Which of the women had he meant?
CHAPTER XXV
The Revelation
Neither Mr. Royce nor myself was quite equal to the routine work of the office next morning. We had solved the mystery, indeed; but so far from bringing us relief, the solution had brought us a terrible unrest. Miss Lawrence had chosen her words well when she had said that the marriage was "quite, quite impossible." Yet who could have guessed a reason so dark, so terrifying, so unanswerable! Small wonder that she had fled, that her first thought had been to put the ocean between herself and her lover. How could she meet him, how look him in the eyes, with that secret weighing upon her? How would she face him when she found him awaiting her at Liverpool? I shuddered at thought of that meeting. We should have held Curtiss back; we should have known that it was no idle whim, no empty fear which had driven her over-sea.
Resolutely I tried to put such thoughts behind me, and to apply myself to the mass of work which had accumulated during my three days' absence. Was it only three days? It seemed weeks, months, since that moment when I opened the telegram from Mr. Royce which summoned me to Elizabeth.

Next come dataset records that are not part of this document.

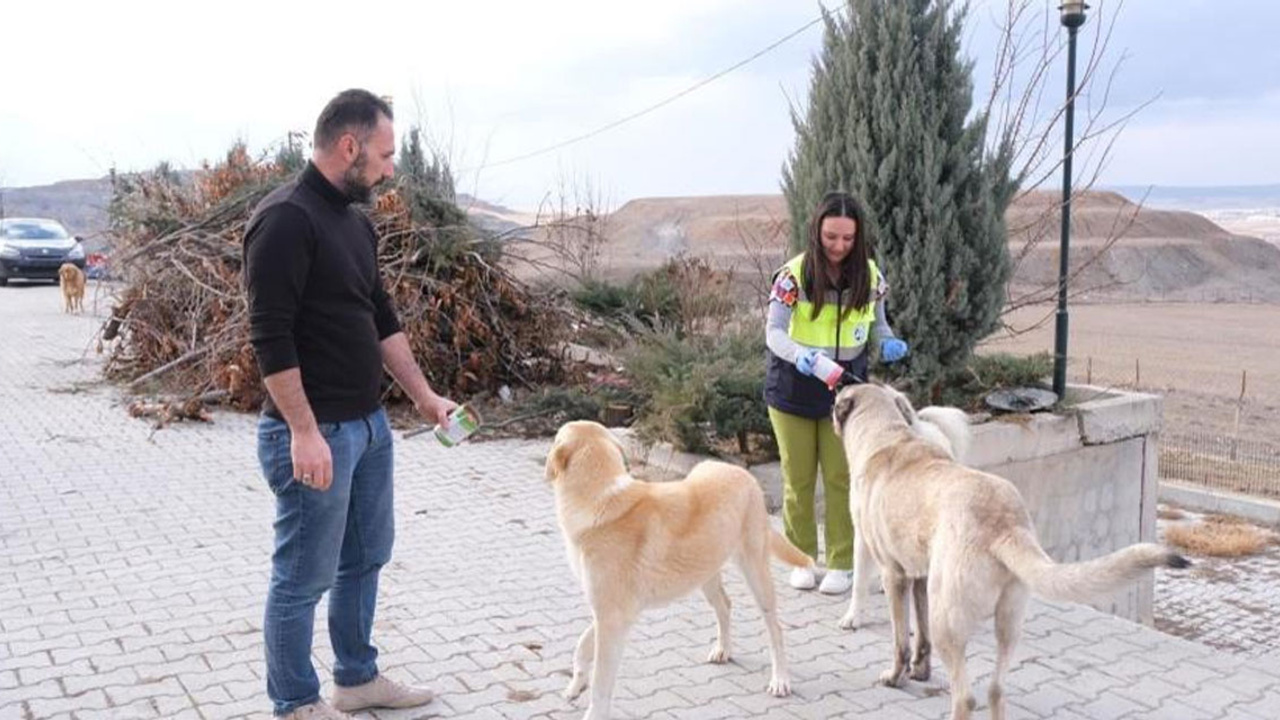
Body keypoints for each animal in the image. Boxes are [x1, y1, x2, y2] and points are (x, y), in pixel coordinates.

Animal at [542, 420, 808, 717]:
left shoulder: (612, 618)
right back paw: (723, 650)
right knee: (725, 606)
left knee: (775, 629)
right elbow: (581, 646)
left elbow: (601, 682)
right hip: (705, 572)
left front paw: (594, 712)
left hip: (755, 573)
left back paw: (780, 680)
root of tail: (742, 473)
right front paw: (575, 686)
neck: (600, 497)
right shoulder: (611, 614)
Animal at [829, 381, 1187, 717]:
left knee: (966, 696)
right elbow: (921, 637)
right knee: (996, 690)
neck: (886, 434)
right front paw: (920, 671)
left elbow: (901, 640)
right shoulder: (920, 577)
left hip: (948, 618)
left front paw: (896, 676)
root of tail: (1004, 525)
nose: (834, 384)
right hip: (1008, 621)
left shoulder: (894, 575)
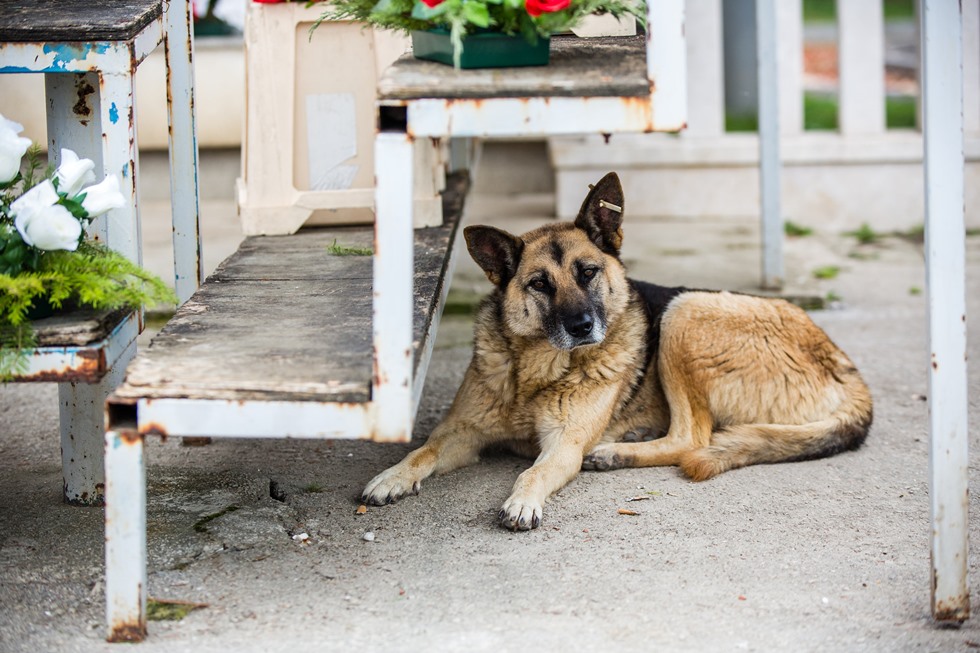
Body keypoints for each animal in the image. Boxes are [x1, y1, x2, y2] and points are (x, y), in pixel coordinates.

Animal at [362, 171, 872, 528]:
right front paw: (392, 475)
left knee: (693, 438)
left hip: (685, 312)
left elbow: (533, 473)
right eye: (539, 284)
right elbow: (423, 450)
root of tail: (847, 369)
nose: (583, 327)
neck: (536, 372)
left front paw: (523, 500)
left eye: (588, 273)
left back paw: (614, 453)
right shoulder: (461, 433)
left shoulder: (563, 446)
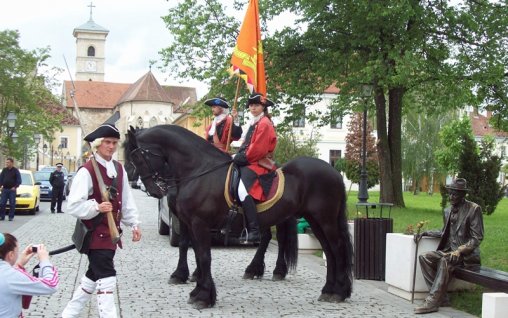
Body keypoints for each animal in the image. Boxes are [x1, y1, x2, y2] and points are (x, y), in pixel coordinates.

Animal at [126, 124, 354, 308]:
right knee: (328, 251)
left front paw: (204, 296)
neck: (200, 170)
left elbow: (204, 256)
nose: (152, 189)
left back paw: (338, 291)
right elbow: (195, 253)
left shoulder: (199, 224)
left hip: (325, 220)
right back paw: (327, 289)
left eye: (136, 156)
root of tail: (333, 171)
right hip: (315, 221)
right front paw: (195, 288)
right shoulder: (189, 223)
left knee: (335, 249)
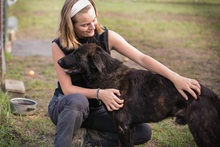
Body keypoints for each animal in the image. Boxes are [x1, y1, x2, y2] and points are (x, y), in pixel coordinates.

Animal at [57, 43, 220, 146]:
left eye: (76, 54)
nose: (58, 60)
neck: (107, 74)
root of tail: (213, 96)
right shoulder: (130, 127)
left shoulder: (122, 126)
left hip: (202, 133)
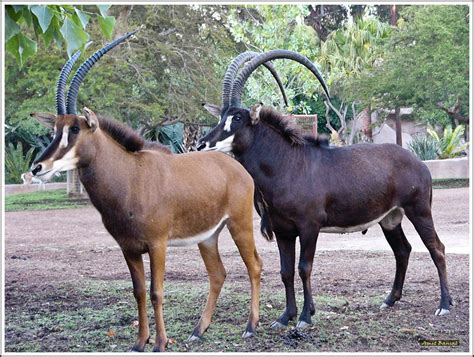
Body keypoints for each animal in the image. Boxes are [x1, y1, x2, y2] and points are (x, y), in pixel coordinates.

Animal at [29, 32, 262, 352]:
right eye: (55, 129)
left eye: (75, 129)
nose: (38, 167)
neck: (130, 177)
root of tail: (236, 167)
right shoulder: (128, 248)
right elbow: (138, 291)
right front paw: (140, 341)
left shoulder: (157, 244)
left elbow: (156, 291)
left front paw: (160, 342)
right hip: (208, 236)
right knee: (218, 273)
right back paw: (198, 330)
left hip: (239, 224)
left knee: (254, 266)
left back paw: (250, 327)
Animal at [196, 49, 452, 328]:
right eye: (221, 115)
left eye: (238, 118)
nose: (202, 144)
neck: (288, 164)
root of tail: (420, 163)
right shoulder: (284, 231)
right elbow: (286, 271)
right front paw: (285, 317)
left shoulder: (309, 226)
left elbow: (304, 268)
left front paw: (305, 317)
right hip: (390, 219)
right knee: (402, 250)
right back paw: (389, 300)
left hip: (418, 210)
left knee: (437, 248)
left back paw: (444, 305)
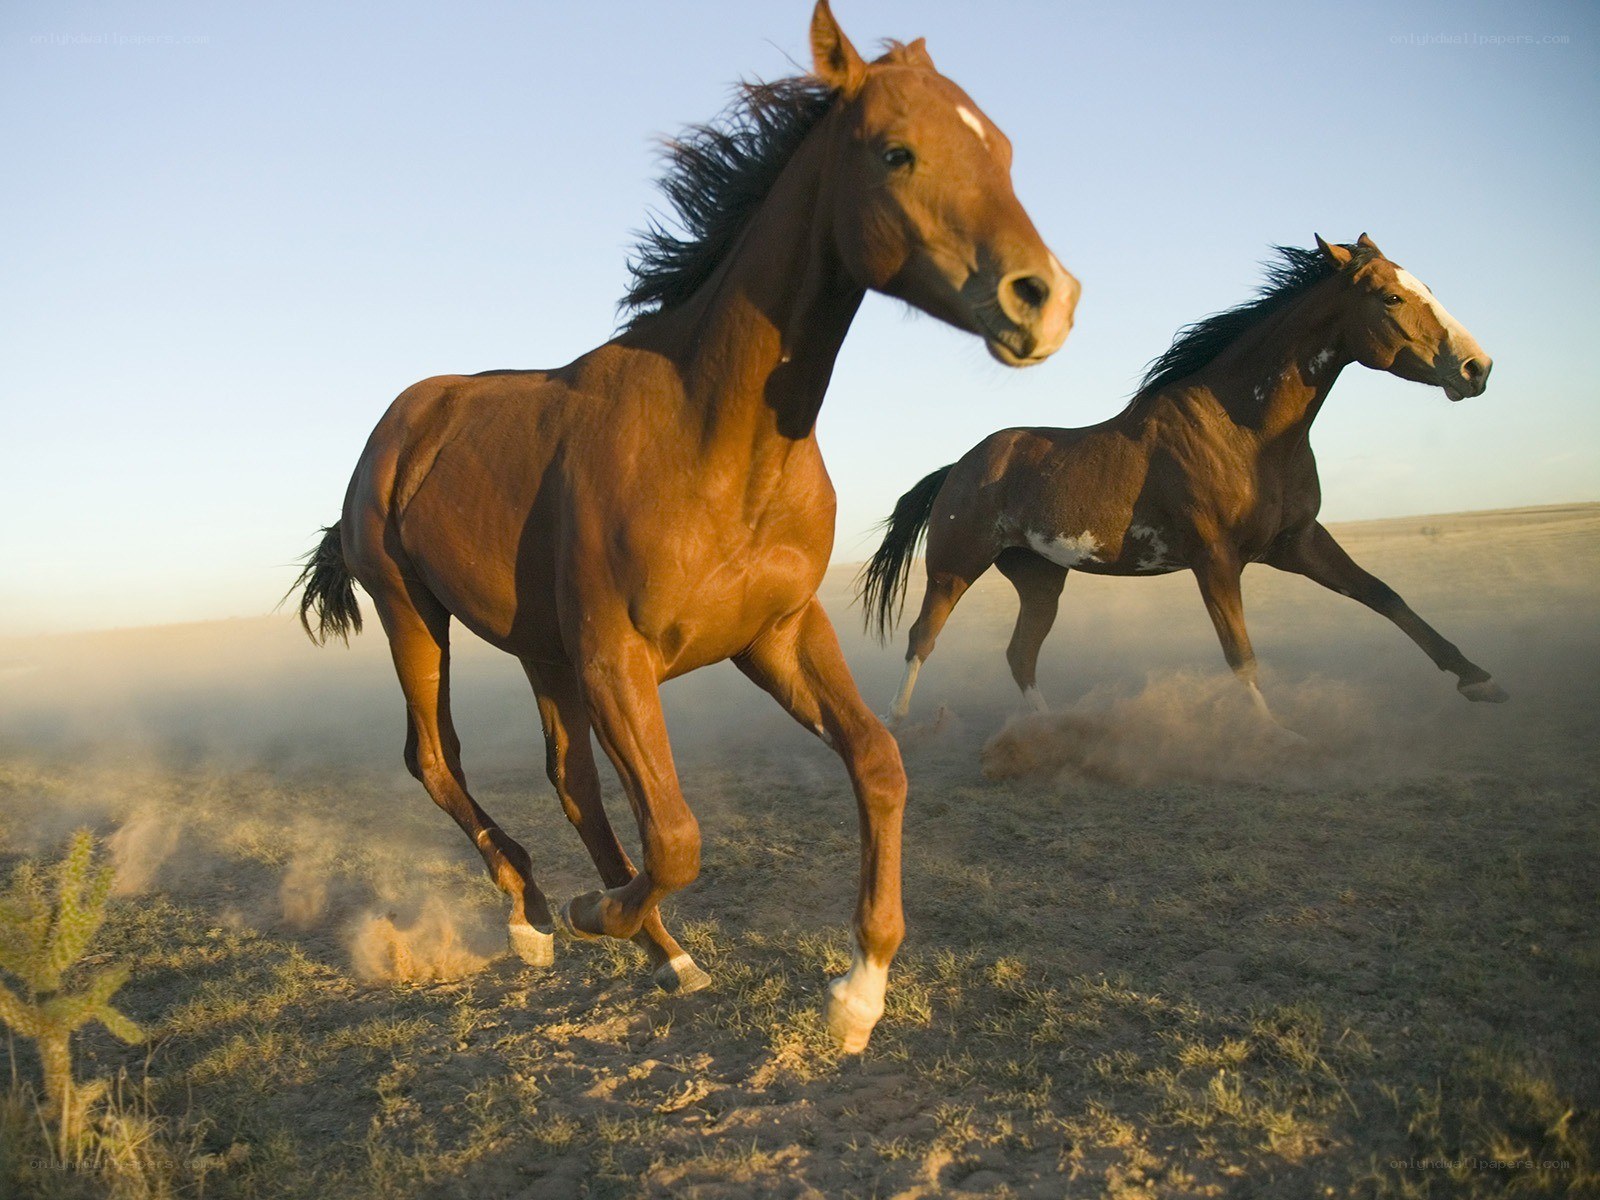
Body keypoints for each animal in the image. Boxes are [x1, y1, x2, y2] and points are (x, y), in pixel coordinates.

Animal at [290, 0, 1079, 1054]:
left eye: (1002, 148)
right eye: (896, 151)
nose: (1047, 298)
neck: (714, 438)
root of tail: (404, 421)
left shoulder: (776, 632)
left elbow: (876, 762)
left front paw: (859, 990)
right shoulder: (619, 661)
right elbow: (676, 837)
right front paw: (594, 913)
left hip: (544, 652)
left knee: (572, 781)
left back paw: (663, 953)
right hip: (414, 615)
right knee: (437, 760)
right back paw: (535, 917)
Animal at [861, 234, 1501, 733]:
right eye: (1390, 296)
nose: (1478, 368)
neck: (1244, 430)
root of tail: (958, 467)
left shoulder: (1297, 542)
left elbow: (1386, 596)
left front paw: (1480, 681)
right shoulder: (1215, 559)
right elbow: (1240, 654)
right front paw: (1276, 736)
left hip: (1040, 579)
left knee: (1020, 655)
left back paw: (1051, 731)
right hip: (954, 567)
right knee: (922, 638)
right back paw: (896, 723)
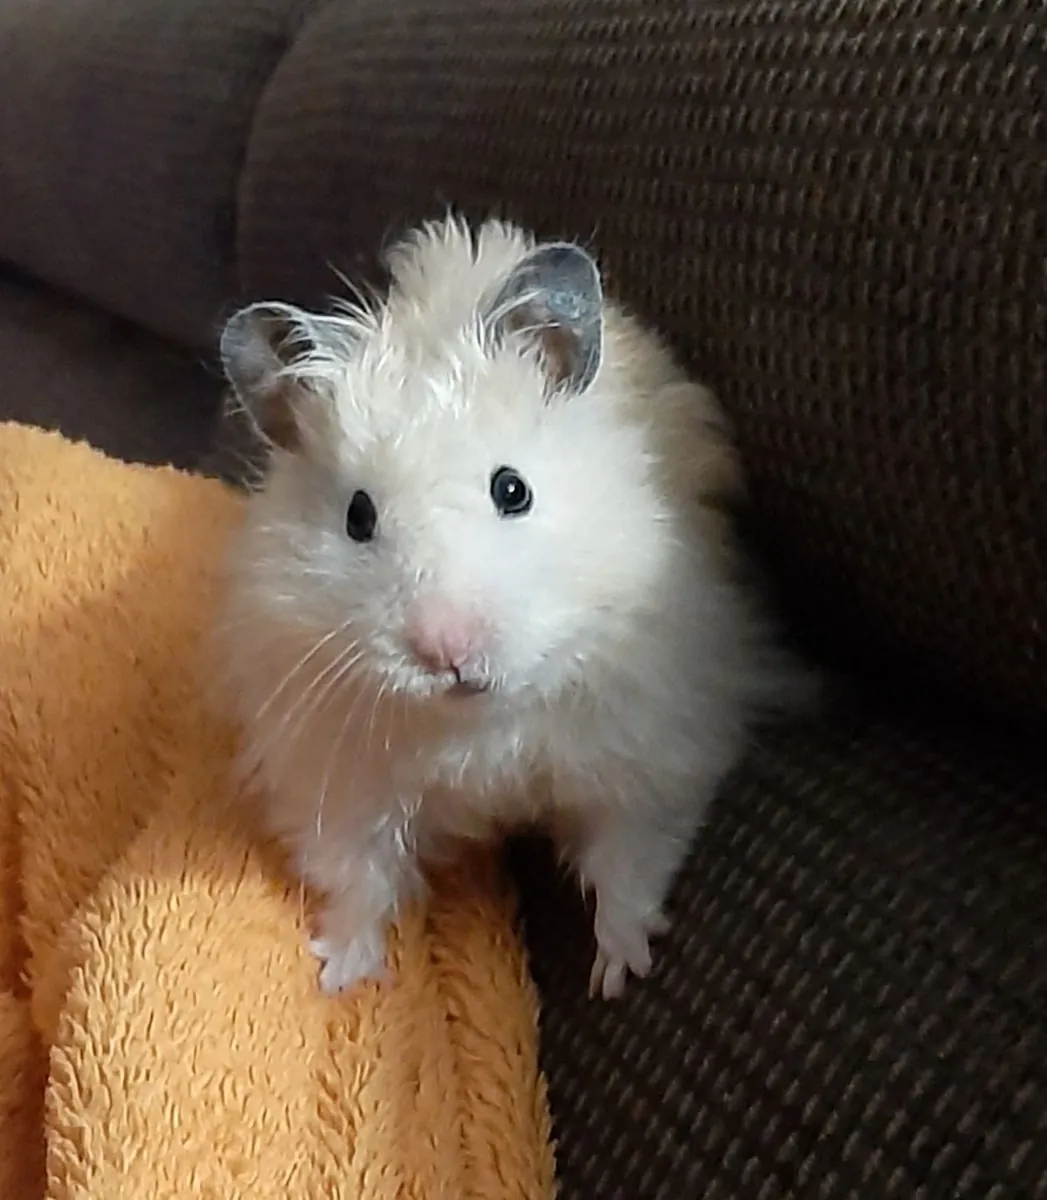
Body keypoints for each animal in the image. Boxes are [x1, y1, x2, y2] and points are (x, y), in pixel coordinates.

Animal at [211, 215, 810, 1000]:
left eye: (512, 489)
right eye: (357, 516)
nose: (448, 652)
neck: (481, 726)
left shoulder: (652, 748)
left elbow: (629, 858)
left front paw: (619, 973)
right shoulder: (336, 775)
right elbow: (359, 876)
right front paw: (341, 974)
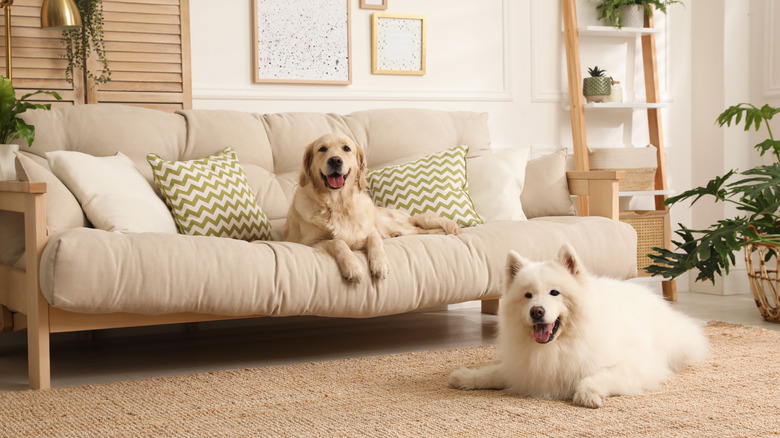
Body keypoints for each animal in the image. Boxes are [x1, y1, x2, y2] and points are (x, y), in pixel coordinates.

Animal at [284, 133, 458, 282]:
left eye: (346, 148)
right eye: (322, 149)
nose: (335, 160)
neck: (339, 204)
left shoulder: (371, 230)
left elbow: (375, 243)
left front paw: (380, 265)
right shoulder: (310, 242)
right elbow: (338, 243)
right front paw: (353, 267)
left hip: (394, 224)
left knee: (420, 228)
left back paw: (442, 231)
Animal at [448, 245, 708, 408]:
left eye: (554, 293)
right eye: (528, 295)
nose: (536, 311)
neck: (557, 346)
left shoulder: (636, 366)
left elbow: (597, 377)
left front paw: (587, 394)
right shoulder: (523, 368)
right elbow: (494, 373)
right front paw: (465, 377)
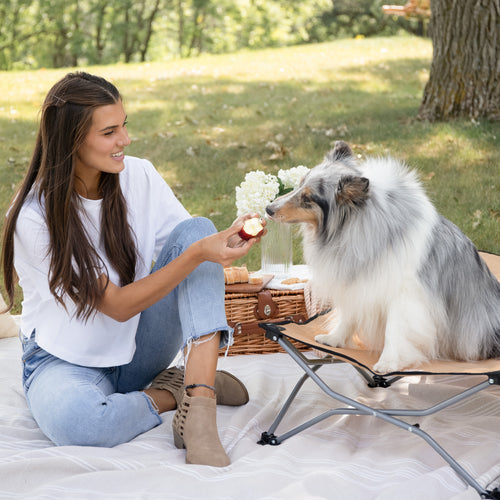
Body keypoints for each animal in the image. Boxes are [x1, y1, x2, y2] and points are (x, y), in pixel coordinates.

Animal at [266, 141, 500, 372]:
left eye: (307, 198)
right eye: (298, 185)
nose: (268, 208)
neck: (356, 227)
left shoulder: (404, 296)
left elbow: (394, 331)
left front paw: (388, 363)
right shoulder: (359, 285)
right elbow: (348, 316)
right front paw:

But they would not be frowned down, for there were many questions still unanswered. What had been Lucy Kingdon's connection with the mystery? Above all, why had Mrs. Lawrence permitted the courtship to go on? Perhaps she had not known—only at the last moment, after her daughter's disappearance, had she suspected. No doubt, it was that sudden revelation, confirmed, perhaps, by Lucy Kingdon, coming to her after she had left us in the library, which had struck her white and tremulous, which had urged her to tell me that the search must cease. Yet, even then, she had spoken as though the marriage might be arranged, as though it were not impossible! She had said that Curtiss himself should choose! What had she meant by that? Was there some depth which we had not yet touched, some turn to the tragedy which we did not suspect? Had we really found the solution, after all?
My mind flew back to the Kingdon women, with a sort of fascination. What had Harriet Kingdon meant by that wild outburst of hers?
"There are others," she had said, "who have waived their rights and torn their hearts and withered in silence——"
What had she meant by that? What secret was it had torn her heart? Were the words merely a meaningless outburst, an incoherent cry, the result of a mind disordered? I could not bring myself to think so, but cudgel my brain as I might, I could read no meaning into them. Yet it was for her that Mrs. Lawrence had sent at that supreme moment when I revealed to her the secret of the letter; it was of her she had spoken when she cried, "I thought it was that woman!" Harriet Kingdon had known the secret, then, and had kept silence.